(Written exercise) Could you render all of the material below as a Markdown table with the columns "No." and "Text", one row per line, numbered in order, with blank lines skipped? Omit the pictures from your answer.

##### Records for the task

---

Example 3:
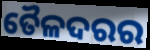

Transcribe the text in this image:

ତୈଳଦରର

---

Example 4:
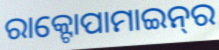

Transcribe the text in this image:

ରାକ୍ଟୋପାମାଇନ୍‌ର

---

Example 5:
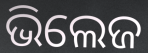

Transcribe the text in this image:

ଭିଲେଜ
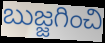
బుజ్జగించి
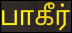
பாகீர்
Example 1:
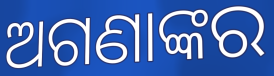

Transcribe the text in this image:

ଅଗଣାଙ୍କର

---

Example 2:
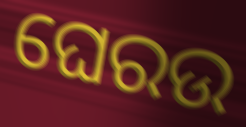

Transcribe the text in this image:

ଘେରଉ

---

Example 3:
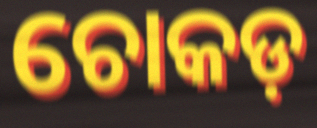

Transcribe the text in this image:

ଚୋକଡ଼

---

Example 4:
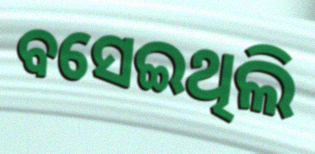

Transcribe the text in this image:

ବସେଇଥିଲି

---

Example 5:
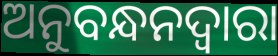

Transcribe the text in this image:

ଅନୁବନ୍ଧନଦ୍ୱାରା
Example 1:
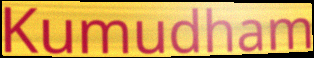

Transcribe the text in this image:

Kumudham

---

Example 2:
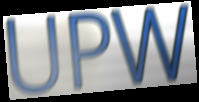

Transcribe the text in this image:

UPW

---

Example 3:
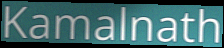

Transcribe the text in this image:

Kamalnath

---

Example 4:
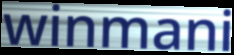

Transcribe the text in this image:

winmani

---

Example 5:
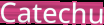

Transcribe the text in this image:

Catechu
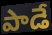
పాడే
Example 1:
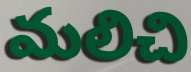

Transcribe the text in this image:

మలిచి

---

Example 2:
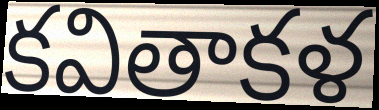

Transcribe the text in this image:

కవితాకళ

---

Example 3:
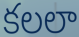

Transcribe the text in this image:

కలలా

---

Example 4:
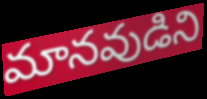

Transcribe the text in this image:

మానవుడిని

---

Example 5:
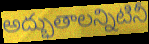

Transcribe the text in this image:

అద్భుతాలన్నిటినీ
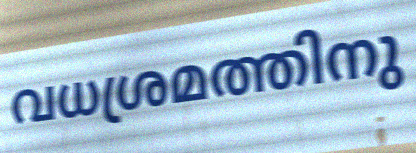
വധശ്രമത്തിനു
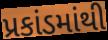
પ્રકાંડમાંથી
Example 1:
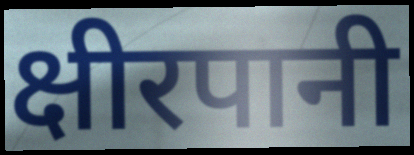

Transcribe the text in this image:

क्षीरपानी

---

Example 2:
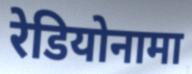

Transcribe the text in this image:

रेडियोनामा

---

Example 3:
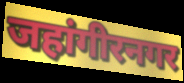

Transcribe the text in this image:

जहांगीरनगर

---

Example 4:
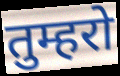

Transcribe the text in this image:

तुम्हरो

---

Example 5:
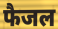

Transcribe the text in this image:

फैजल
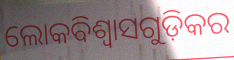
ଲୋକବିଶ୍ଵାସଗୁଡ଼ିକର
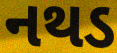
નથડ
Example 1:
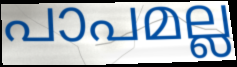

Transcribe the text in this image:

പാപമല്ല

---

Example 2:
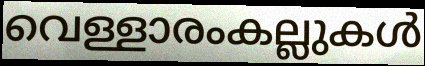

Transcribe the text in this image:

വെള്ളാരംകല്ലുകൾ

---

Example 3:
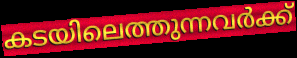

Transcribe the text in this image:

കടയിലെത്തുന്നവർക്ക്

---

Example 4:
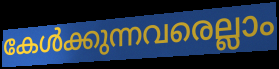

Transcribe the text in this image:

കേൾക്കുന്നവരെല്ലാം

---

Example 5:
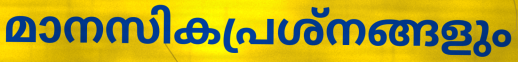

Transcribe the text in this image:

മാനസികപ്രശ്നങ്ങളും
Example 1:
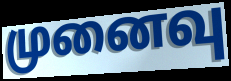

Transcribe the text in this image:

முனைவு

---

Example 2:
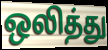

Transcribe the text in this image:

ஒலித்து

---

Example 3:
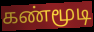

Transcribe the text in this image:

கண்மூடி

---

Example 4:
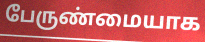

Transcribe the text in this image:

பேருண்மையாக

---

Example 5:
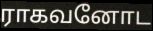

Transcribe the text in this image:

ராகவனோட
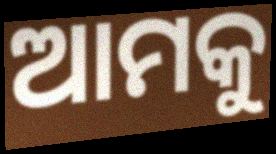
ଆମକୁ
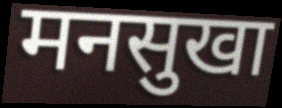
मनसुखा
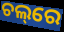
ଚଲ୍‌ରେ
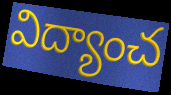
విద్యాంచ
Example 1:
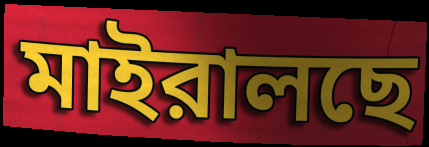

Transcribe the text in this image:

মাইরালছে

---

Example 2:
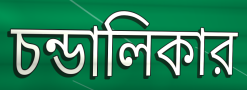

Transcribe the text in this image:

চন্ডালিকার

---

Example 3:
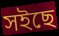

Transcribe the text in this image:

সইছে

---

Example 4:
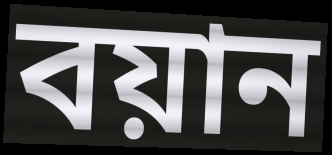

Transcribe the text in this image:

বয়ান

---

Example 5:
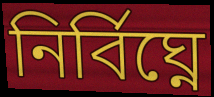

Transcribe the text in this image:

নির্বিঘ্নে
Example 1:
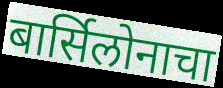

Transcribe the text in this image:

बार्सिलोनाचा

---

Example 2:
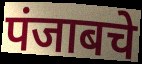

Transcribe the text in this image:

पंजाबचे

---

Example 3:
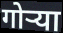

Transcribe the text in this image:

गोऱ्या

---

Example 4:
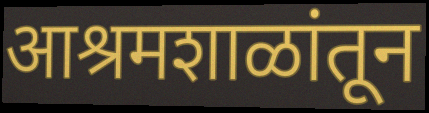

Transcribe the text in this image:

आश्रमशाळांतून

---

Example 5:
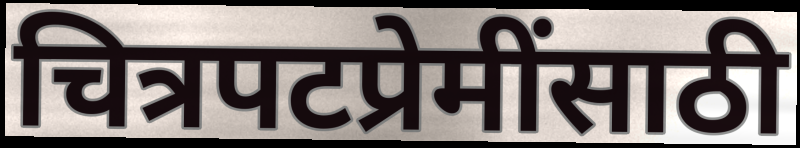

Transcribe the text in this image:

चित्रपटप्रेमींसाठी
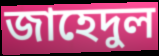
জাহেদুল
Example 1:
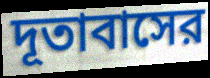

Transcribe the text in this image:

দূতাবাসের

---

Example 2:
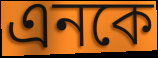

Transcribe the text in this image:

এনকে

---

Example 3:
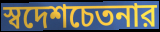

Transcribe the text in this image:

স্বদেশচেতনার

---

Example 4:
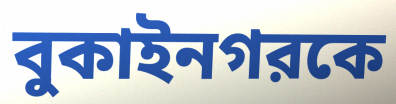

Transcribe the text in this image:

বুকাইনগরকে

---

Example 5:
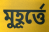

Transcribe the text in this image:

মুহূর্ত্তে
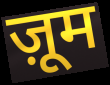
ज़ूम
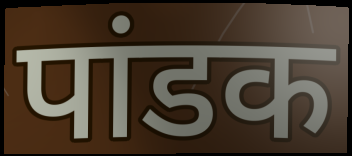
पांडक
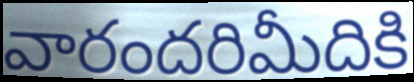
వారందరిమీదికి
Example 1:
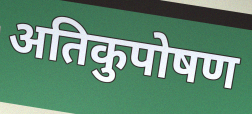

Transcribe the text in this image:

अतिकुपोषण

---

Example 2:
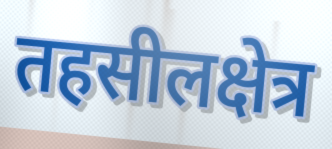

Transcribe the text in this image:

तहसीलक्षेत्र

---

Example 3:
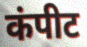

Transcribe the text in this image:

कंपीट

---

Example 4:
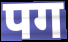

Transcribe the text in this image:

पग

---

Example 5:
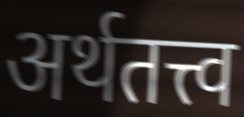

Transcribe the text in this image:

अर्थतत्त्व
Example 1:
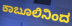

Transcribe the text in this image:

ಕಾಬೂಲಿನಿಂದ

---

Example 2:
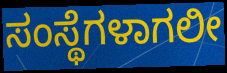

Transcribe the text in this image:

##########

(Written solution)
| No. | Text |
|---|---|
| 1 | --- |
| 2 | Example 3: |
| 3 | Transcribe the text in this image: |
| 4 | ତୈଳଦରର |
| 5 | --- |
| 6 | Example 4: |
| 7 | Transcribe the text in this image: |
| 8 | ରାକ୍ଟୋପାମାଇନ୍‌ର |
| 9 | --- |
| 10 | Example 5: |
| 11 | Transcribe the text in this image: |
| 12 | ଭିଲେଜ |
| 13 | బుజ్జగించి |
| 14 | பாகீர் |
| 15 | Example 1: |
| 16 | Transcribe the text in this image: |
| 17 | ଅଗଣାଙ୍କର |
| 18 | --- |
| 19 | Example 2: |
| 20 | Transcribe the text in this image: |
| 21 | ଘେରଉ |
| 22 | --- |
| 23 | Example 3: |
| 24 | Transcribe the text in this image: |
| 25 | ଚୋକଡ଼ |
| 26 | --- |
| 27 | Example 4: |
| 28 | Transcribe the text in this image: |
| 29 | ବସେଇଥିଲି |
| 30 | --- |
| 31 | Example 5: |
| 32 | Transcribe the text in this image: |
| 33 | ଅନୁବନ୍ଧନଦ୍ୱାରା |
| 34 | Example 1: |
| 35 | Transcribe the text in this image: |
| 36 | Kumudham |
| 37 | --- |
| 38 | Example 2: |
| 39 | Transcribe the text in this image: |
| 40 | UPW |
| 41 | --- |
| 42 | Example 3: |
| 43 | Transcribe the text in this image: |
| 44 | Kamalnath |
| 45 | --- |
| 46 | Example 4: |
| 47 | Transcribe the text in this image: |
| 48 | winmani |
| 49 | --- |
| 50 | Example 5: |
| 51 | Transcribe the text in this image: |
| 52 | Catechu |
| 53 | పాడే |
| 54 | Example 1: |
| 55 | Transcribe the text in this image: |
| 56 | మలిచి |
| 57 | --- |
| 58 | Example 2: |
| 59 | Transcribe the text in this image: |
| 60 | కవితాకళ |
| 61 | --- |
| 62 | Example 3: |
| 63 | Transcribe the text in this image: |
| 64 | కలలా |
| 65 | --- |
| 66 | Example 4: |
| 67 | Transcribe the text in this image: |
| 68 | మానవుడిని |
| 69 | --- |
| 70 | Example 5: |
| 71 | Transcribe the text in this image: |
| 72 | అద్భుతాలన్నిటినీ |
| 73 | വധശ്രമത്തിനു |
| 74 | પ્રકાંડમાંથી |
| 75 | Example 1: |
| 76 | Transcribe the text in this image: |
| 77 | क्षीरपानी |
| 78 | --- |
| 79 | Example 2: |
| 80 | Transcribe the text in this image: |
| 81 | रेडियोनामा |
| 82 | --- |
| 83 | Example 3: |
| 84 | Transcribe the text in this image: |
| 85 | जहांगीरनगर |
| 86 | --- |
| 87 | Example 4: |
| 88 | Transcribe the text in this image: |
| 89 | तुम्हरो |
| 90 | --- |
| 91 | Example 5: |
| 92 | Transcribe the text in this image: |
| 93 | फैजल |
| 94 | ଲୋକବିଶ୍ଵାସଗୁଡ଼ିକର |
| 95 | નથડ |
| 96 | Example 1: |
| 97 | Transcribe the text in this image: |
| 98 | പാപമല്ല |
| 99 | --- |
| 100 | Example 2: |
| 101 | Transcribe the text in this image: |
| 102 | വെള്ളാരംകല്ലുകൾ |
| 103 | --- |
| 104 | Example 3: |
| 105 | Transcribe the text in this image: |
| 106 | കടയിലെത്തുന്നവർക്ക് |
| 107 | --- |
| 108 | Example 4: |
| 109 | Transcribe the text in this image: |
| 110 | കേൾക്കുന്നവരെല്ലാം |
| 111 | --- |
| 112 | Example 5: |
| 113 | Transcribe the text in this image: |
| 114 | മാനസികപ്രശ്നങ്ങളും |
| 115 | Example 1: |
| 116 | Transcribe the text in this image: |
| 117 | முனைவு |
| 118 | --- |
| 119 | Example 2: |
| 120 | Transcribe the text in this image: |
| 121 | ஒலித்து |
| 122 | --- |
| 123 | Example 3: |
| 124 | Transcribe the text in this image: |
| 125 | கண்மூடி |
| 126 | --- |
| 127 | Example 4: |
| 128 | Transcribe the text in this image: |
| 129 | பேருண்மையாக |
| 130 | --- |
| 131 | Example 5: |
| 132 | Transcribe the text in this image: |
| 133 | ராகவனோட |
| 134 | ଆମକୁ |
| 135 | मनसुखा |
| 136 | ଚଲ୍‌ରେ |
| 137 | విద్యాంచ |
| 138 | Example 1: |
| 139 | Transcribe the text in this image: |
| 140 | মাইরালছে |
| 141 | --- |
| 142 | Example 2: |
| 143 | Transcribe the text in this image: |
| 144 | চন্ডালিকার |
| 145 | --- |
| 146 | Example 3: |
| 147 | Transcribe the text in this image: |
| 148 | সইছে |
| 149 | --- |
| 150 | Example 4: |
| 151 | Transcribe the text in this image: |
| 152 | বয়ান |
| 153 | --- |
| 154 | Example 5: |
| 155 | Transcribe the text in this image: |
| 156 | নির্বিঘ্নে |
| 157 | Example 1: |
| 158 | Transcribe the text in this image: |
| 159 | बार्सिलोनाचा |
| 160 | --- |
| 161 | Example 2: |
| 162 | Transcribe the text in this image: |
| 163 | पंजाबचे |
| 164 | --- |
| 165 | Example 3: |
| 166 | Transcribe the text in this image: |
| 167 | गोऱ्या |
| 168 | --- |
| 169 | Example 4: |
| 170 | Transcribe the text in this image: |
| 171 | आश्रमशाळांतून |
| 172 | --- |
| 173 | Example 5: |
| 174 | Transcribe the text in this image: |
| 175 | चित्रपटप्रेमींसाठी |
| 176 | জাহেদুল |
| 177 | Example 1: |
| 178 | Transcribe the text in this image: |
| 179 | দূতাবাসের |
| 180 | --- |
| 181 | Example 2: |
| 182 | Transcribe the text in this image: |
| 183 | এনকে |
| 184 | --- |
| 185 | Example 3: |
| 186 | Transcribe the text in this image: |
| 187 | স্বদেশচেতনার |
| 188 | --- |
| 189 | Example 4: |
| 190 | Transcribe the text in this image: |
| 191 | বুকাইনগরকে |
| 192 | --- |
| 193 | Example 5: |
| 194 | Transcribe the text in this image: |
| 195 | মুহূর্ত্তে |
| 196 | ज़ूम |
| 197 | पांडक |
| 198 | వారందరిమీదికి |
| 199 | Example 1: |
| 200 | Transcribe the text in this image: |
| 201 | अतिकुपोषण |
| 202 | --- |
| 203 | Example 2: |
| 204 | Transcribe the text in this image: |
| 205 | तहसीलक्षेत्र |
| 206 | --- |
| 207 | Example 3: |
| 208 | Transcribe the text in this image: |
| 209 | कंपीट |
| 210 | --- |
| 211 | Example 4: |
| 212 | Transcribe the text in this image: |
| 213 | पग |
| 214 | --- |
| 215 | Example 5: |
| 216 | Transcribe the text in this image: |
| 217 | अर्थतत्त्व |
| 218 | Example 1: |
| 219 | Transcribe the text in this image: |
| 220 | ಕಾಬೂಲಿನಿಂದ |
| 221 | --- |
| 222 | Example 2: |
| 223 | Transcribe the text in this image: |